I’m headed to Chicago this afternoon in advance of the Cubs Convention this weekend.
- It turns out that it was outfield prospect Kevin Encarnacion in that ugly crash involving five Cubs prospects in the Dominican Republic earlier this year, per Carrie Muskat. Although he is still in the hospital and receiving treatment, Muskat says that Encarnacion (and Jose Zapata) is “doing well.”
- A very nice plaudit for the farm system, via BP’s Jason Parks, who confirms that the Cubs have the second best farm system in baseball to BP. The Cubs are behind only the Twins, and just ahead of the Pirates. Giggity.
- Danny Ecker writes about the company the helped the Cubs come up with Clark the Cub, the team’s new mascot. Apparently they’ve been heavily involved in developing mascots for other teams, and in the production of ‘Sesame Street Live,’ which The Little Girl adored. I think Clark will be fine.
- Anthony Rizzo is the “Face of the Cubs,” per some kind of MLBN poll or something.

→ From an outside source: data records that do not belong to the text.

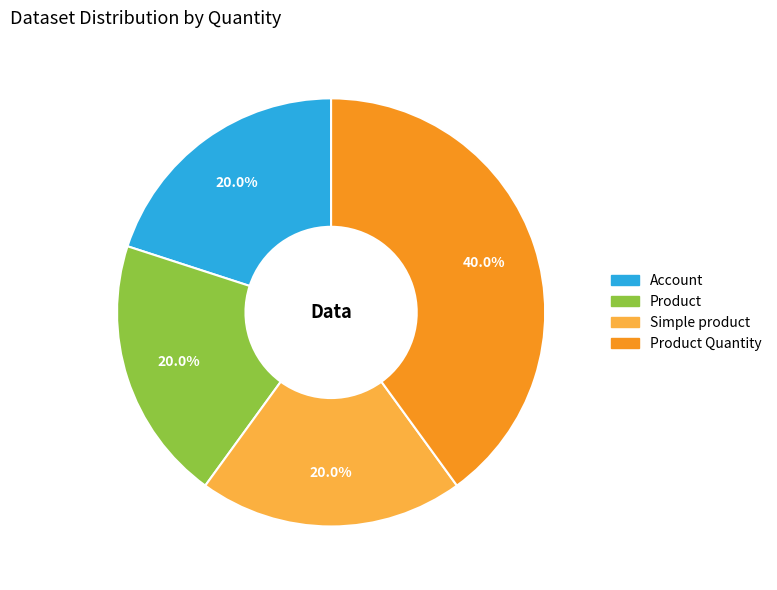

To the nearest percent, what is the average slice percentage?

25%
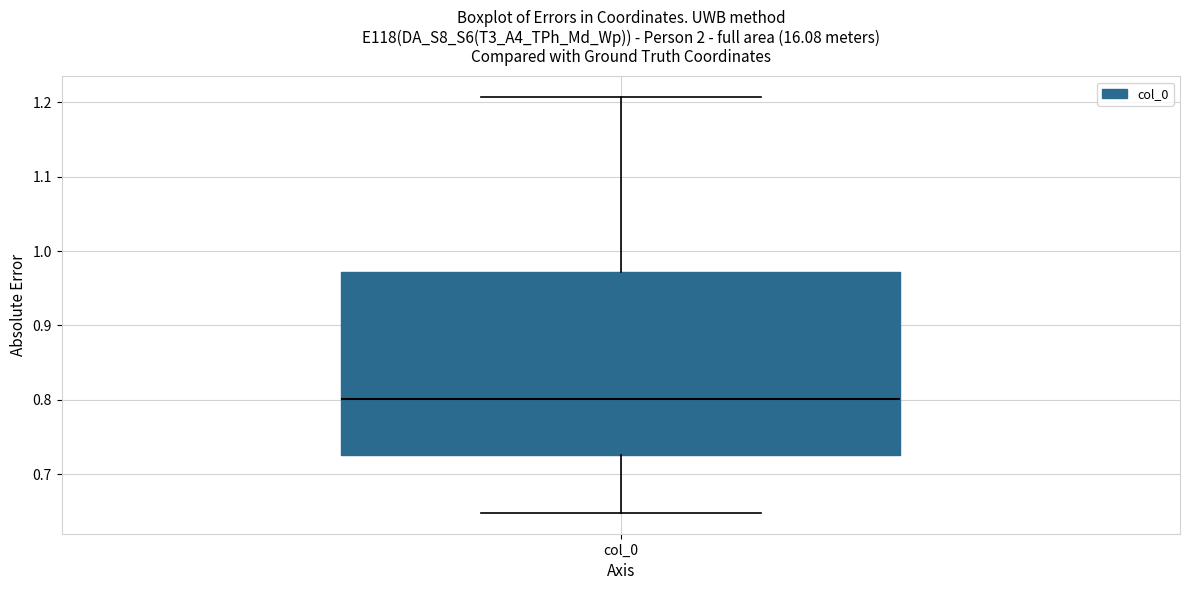

Read this box plot against the y-axis: the position of the median line, the range covered by the box, and the ends of both whiskers. The values are not printed on the chart, so give them approximately, as read against the axis.

median 0.80, box 0.73 to 0.97, whiskers 0.65 to 1.21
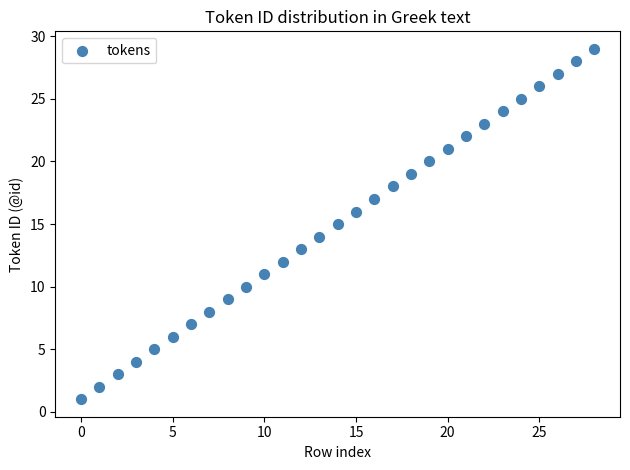

What is the range of Y values (max minus min)?

28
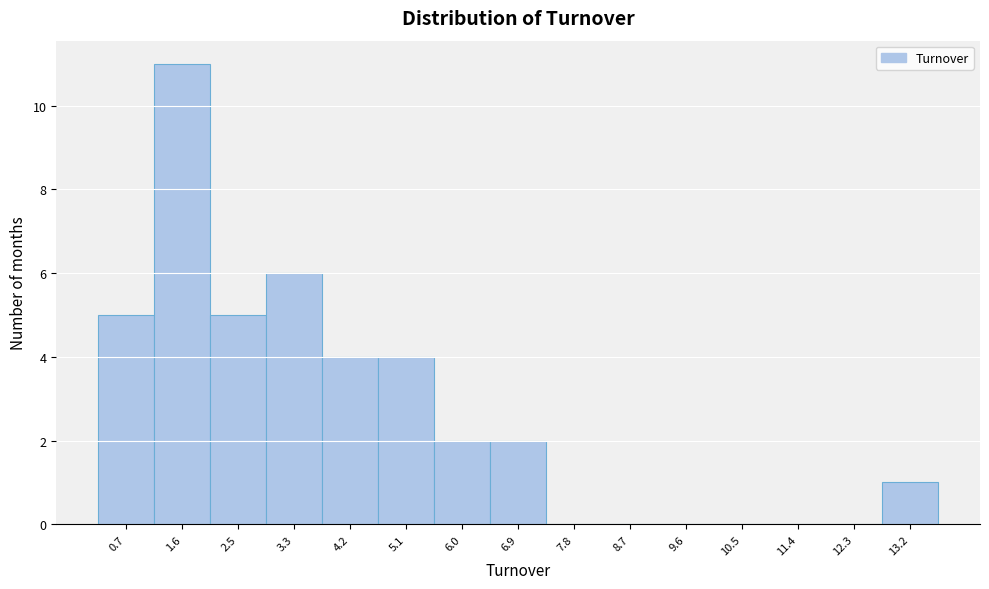

Reading left to right, list all the values displayed in this chart.

0.7=5	1.6=11	2.5=5	3.3=6	4.2=4	5.1=4	6.0=2	6.9=2	7.8=0	8.7=0	9.6=0	10.5=0	11.4=0	12.3=0	13.2=1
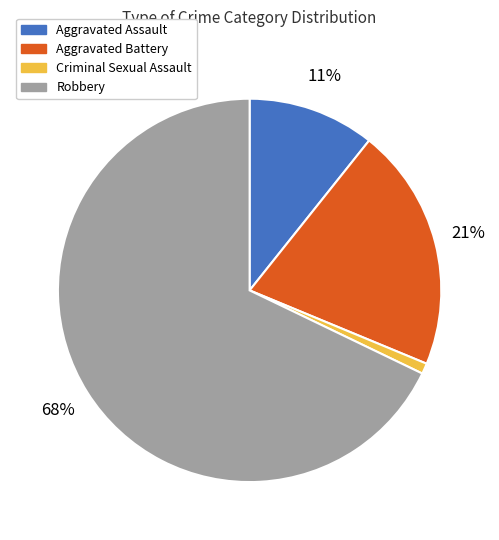

Is there any slice that represents more than half of the pie?

Yes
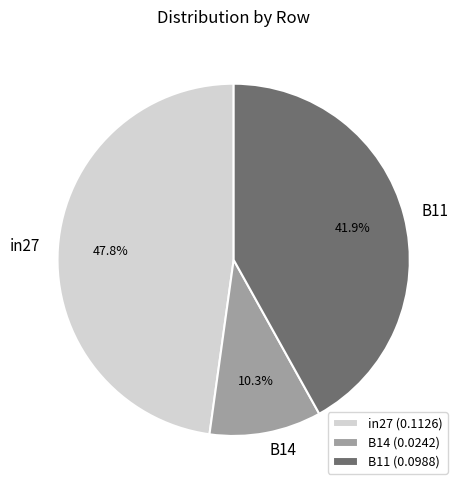

Rank the categories by value from highest to lowest.

in27, B11, B14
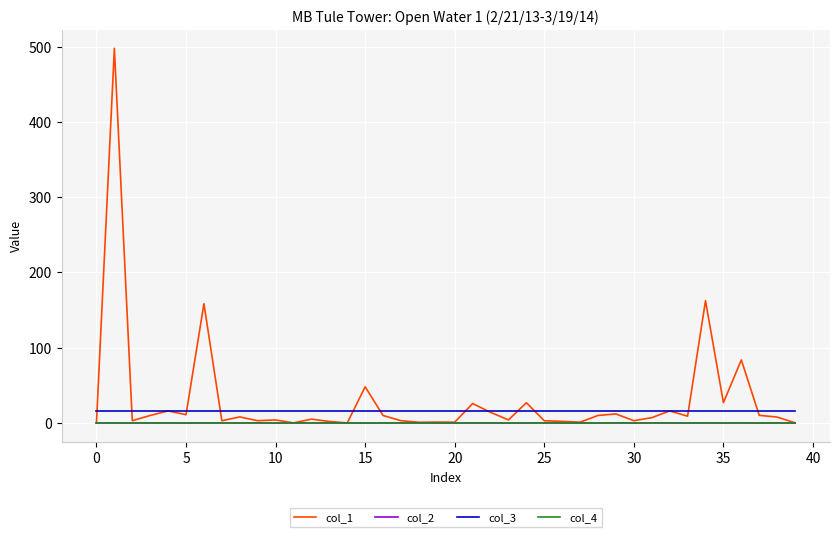

What is the greatest value displayed?

497.8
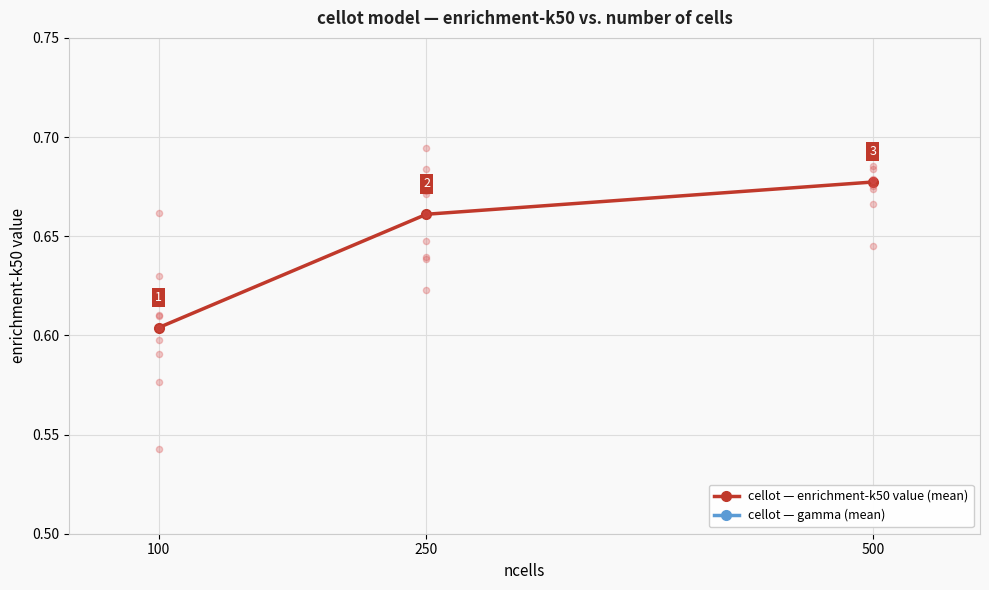

Which series reaches the minimum Y coordinate?

cellot — gamma (mean)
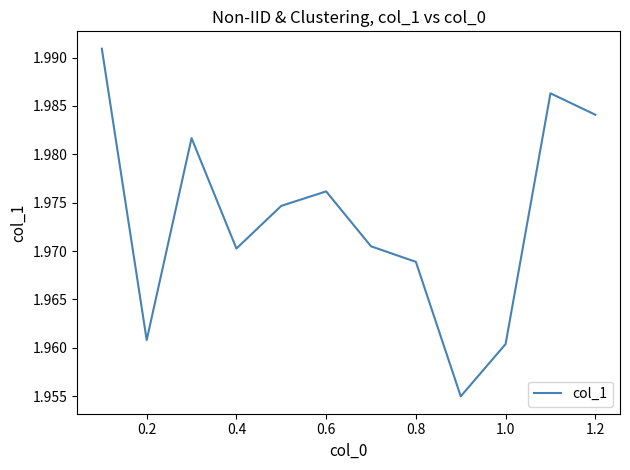

The value at 0.4 is 2.7. True or false?

False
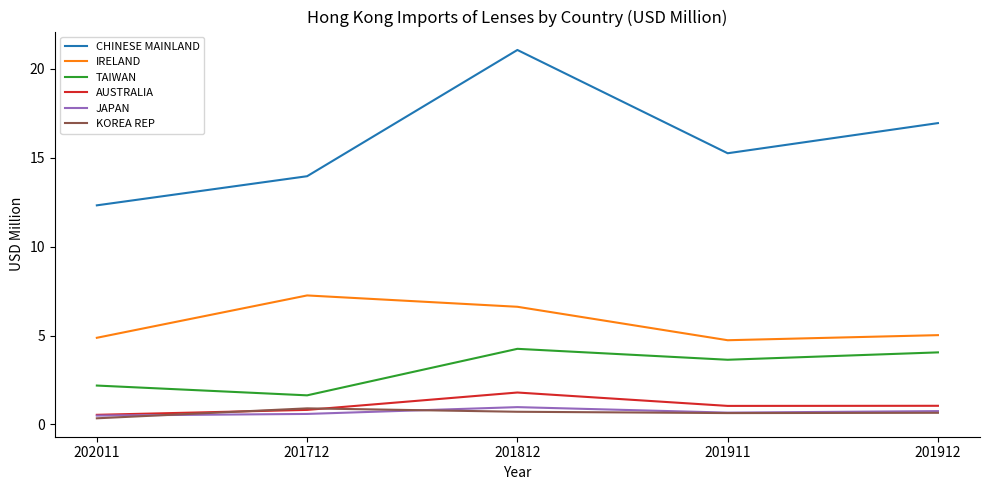

How many interior local peaks does the CHINESE MAINLAND series have?

1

- Jeff Passan was on with Waddle & Silvy yesterday to discuss, among other things, his negative take on the miserly nature of Cubs ownership in recent years. It sounds like Passan chalked the reaction among Cubs fans up to a lack of knowledge on our part about the Cubs’ failure to spend throughout the rebuilding process. I still think there’s a little more nuance needed there (and, candidly, I’m working on a large financial piece), but we’ll just agree to disagree, and when I fawn over Passan’s work in the future, I’m just going to pretend in my mind like this episode never occurred.
- For you Bears fans, Jay continues his offseason review of the position groups, with an in-depth look at the edge protectors.
- I was on the Midway Madness baseball podcast yesterday.
Meta: This week, a federal appeals court struck down an FCC rule that preserved net neutrality, about which you can read more here and here. The short version? Net neutrality rules prevented internet service providers (the Comcast you have at your house, or the Verizon you have on your phone, for examples) from favoring some web content over others. If they were going to provide access to the internet, they had to provide that access evenly to all sites/services, allowing the consumer to choose how they spent their online time/data/etc. Without net neutrality, service providers could charge you more to access certain sites and services, could favor some sites over others (by providing lightning fast speed to access one site, and throttlingly slow speed to another), or could charge website proprietors – like BN, for example – a bunch of money to allow their users to access the site at all.
To be sure, there are consumer upsides to a world without net neutrality. Streaming Netflix takes up a disproportionate amount of the bandwith your service provider uses, and if you aren’t a Netflix user, you’re essentially subsidizing the folks who do when you pay your bill. Without net neutrality, the folks using Netflix would bear more of those costs, and you might bear less.
But that’s a relatively narrow example, and ISPs could take things much further. Picture the tiers of channels on cable. If you pay $50 per month, you get email and your ISP’s affiliated web pages. If you pay $60 per month, you get those things plus ESPN.com and CNN.com. If you pay $70 per month, you get that stuff, plus the rest of the web. So on and so forth. It’s not hard to imagine how ISPs would operate which sites and services end up on which tiers: the sites and services that pay big bucks to be on a more basic tier will be placed there.
The impact to the web could be stark. It isn’t realistic to believe that mom and pop sites and services could afford to pay significant fees to all service providers in order to allow their customers to access their site. As a result, the big boys of the internet world would remain, but upstart sites and innovative services could be stifled before they actually even form. To me, that’s just not what the internet is supposed to be, and I get pretty nervous thinking about that kind of future. If that had been the landscape five years ago, I don’t know that BN would exist today. The good news is that (1) I don’t foresee this level of ISP shenaniganning kicking in for a long time, if at all; and (2) I think BN, as it presently exists, would be able to survive some of these changes. Obviously I can’t say for sure until we see what’s what, but, for now, I don’t think I’m loving a world without net neutrality. Nothing is set in stone just yet – there’s a political process to play out on all of this.